ゴーイングマイウェイ。夢多く、自由奔放にすごした青春の日々
40年以上にわたり企業の再建・整理に携わってきた松嶋英機は、その道の第一人者として高名である。日本最大規模の「西村あさひ法律事務所」の代表パートナーであり、他方、事業再生実務家協会をはじめとする数々の公的機関や委員会においても、要職に就く。が、それら肩書が醸し出すイメージに反して、松嶋はいたって気取りがない。「どこか事大主義に思えて、弁護士バッジはほとんどつけない」という具合で、実に直截的だ。人の信頼は絶対に裏切らず、人の期待には必ず応える――信念はこの一点。それが、今日の地位と評価を築いた。熊本県出身の松嶋は、まさに“肥後もっこす”らしく、我が道を突き進んできたのである。
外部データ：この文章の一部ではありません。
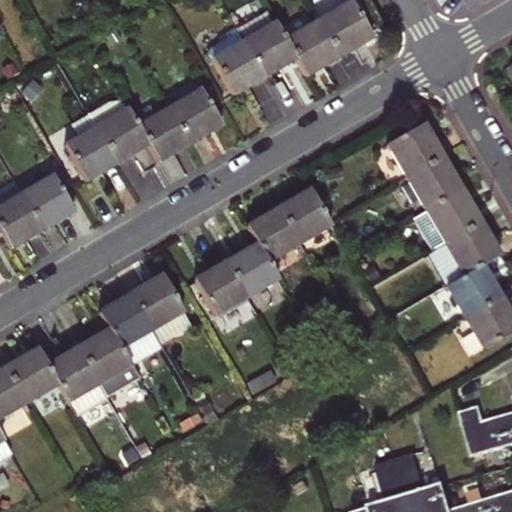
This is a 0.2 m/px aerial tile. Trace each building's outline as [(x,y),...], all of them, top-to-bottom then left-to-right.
[(349,3),(316,23),(337,59),(370,39),(349,3)] [(294,60),(283,42),(273,23),(266,11),(234,31),(240,42),(262,79),(294,60)] [(337,59),(316,23),(283,42),(294,60),(304,78),(337,59)] [(232,96),(262,79),(240,42),(234,31),(232,28),(215,38),(217,42),(208,47),(207,54),(232,96)] [(198,91),(166,110),(187,146),(220,127),(198,91)] [(146,146),(135,128),(125,110),(121,103),(108,102),(85,116),(92,129),(113,165),(146,146)] [(156,164),(187,146),(166,110),(135,128),(146,146),(156,164)] [(440,160),(420,125),(399,137),(385,146),(404,180),(440,160)] [(113,165),(92,129),(62,147),(83,183),(113,165)] [(404,180),(423,213),(459,192),(440,160),(404,180)] [(49,178),(18,197),(38,232),(69,214),(49,178)] [(297,244),(327,225),(308,191),(277,209),(297,244)] [(430,252),(442,245),(478,224),(459,192),(423,213),(412,219),(430,252)] [(0,235),(8,250),(38,232),(18,197),(0,206),(0,235)] [(266,263),(297,244),(277,209),(245,227),(256,246),(266,263)] [(461,279),(480,268),(498,257),(478,224),(442,245),(461,279)] [(276,281),(266,263),(256,246),(224,264),(244,299),(276,281)] [(214,317),(244,299),(224,264),(193,282),(214,317)] [(445,288),(463,319),(498,298),(480,268),(461,279),(445,288)] [(160,278),(129,296),(149,331),(180,313),(160,278)] [(108,332),(118,350),(128,367),(159,350),(149,331),(129,296),(98,315),(108,332)] [(511,321),(498,298),(463,319),(481,351),(511,332),(511,321)] [(77,350),(97,385),(128,367),(118,350),(108,332),(77,350)] [(55,386),(65,404),(73,418),(105,399),(97,385),(77,350),(45,369),(55,386)] [(2,370),(23,405),(55,386),(45,369),(35,351),(2,370)] [(0,418),(23,405),(2,370),(0,371),(0,418)] [(479,408),(458,413),(471,457),(511,445),(511,414),(483,422),(479,408)] [(0,461),(9,456),(0,440),(0,461)] [(511,511),(511,491),(449,511),(441,486),(422,492),(413,456),(375,467),(385,503),(353,511),(511,511)]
球磨川の河口に近い村で生まれて、大学で東京に出てくるまではずっと熊本です。小・中・高と、違う行政区域の学校に通っていたので、それぞれにたくさんの友人がいるんですよ。よく遊んだし、昔から僕は、好きなことを好きにやってきた。優等生だったのは中学校までで、熊本高校に入ってからは、進学校にもかかわらず、ほとんど学校の勉強はしていませんでした。思い返せば、以降の学生生活はずっとそんな感じで、気ままなもの(笑)。
中学生から始めた剣道は、高校1年の時に県大会で3位になったのを機に辞めて、やりたかった山登りに熱中。突然学校を休んで、阿蘇の原野に出かけていったりしたものです。子供の頃からチベットに魅せられて、もともとは探検家になりたかったぐらいですから。あの神秘の国。これまで何度か旅をしましたが、今でもチベットは、僕にとって最大の“趣味”です。
そんな僕に、強い影響を与えたのが、高校2年の時に下宿していた先で出会った男性。下宿を営むお婆さんの孫で、この頃、仕事で派遣されていたブラジルから帰国したばかりでした。彼と毎晩のようにする貿易の話が面白くてね。世界地図を広げて、ここでは鉄が採れる、石油が採れるなんて教えてもらいながら……。将来は経済学部に進んで、貿易の仕事に就こうと思うほど感化されました。それに、世界を股にかけるような壮大な話をしていると、じっと机に向かうのがバカバカしく思えて、全然勉強しなくなった。ある日、勉強机の電気スタンドにクモの巣が張っているのを見つけた時は、我ながら呆れました(笑)。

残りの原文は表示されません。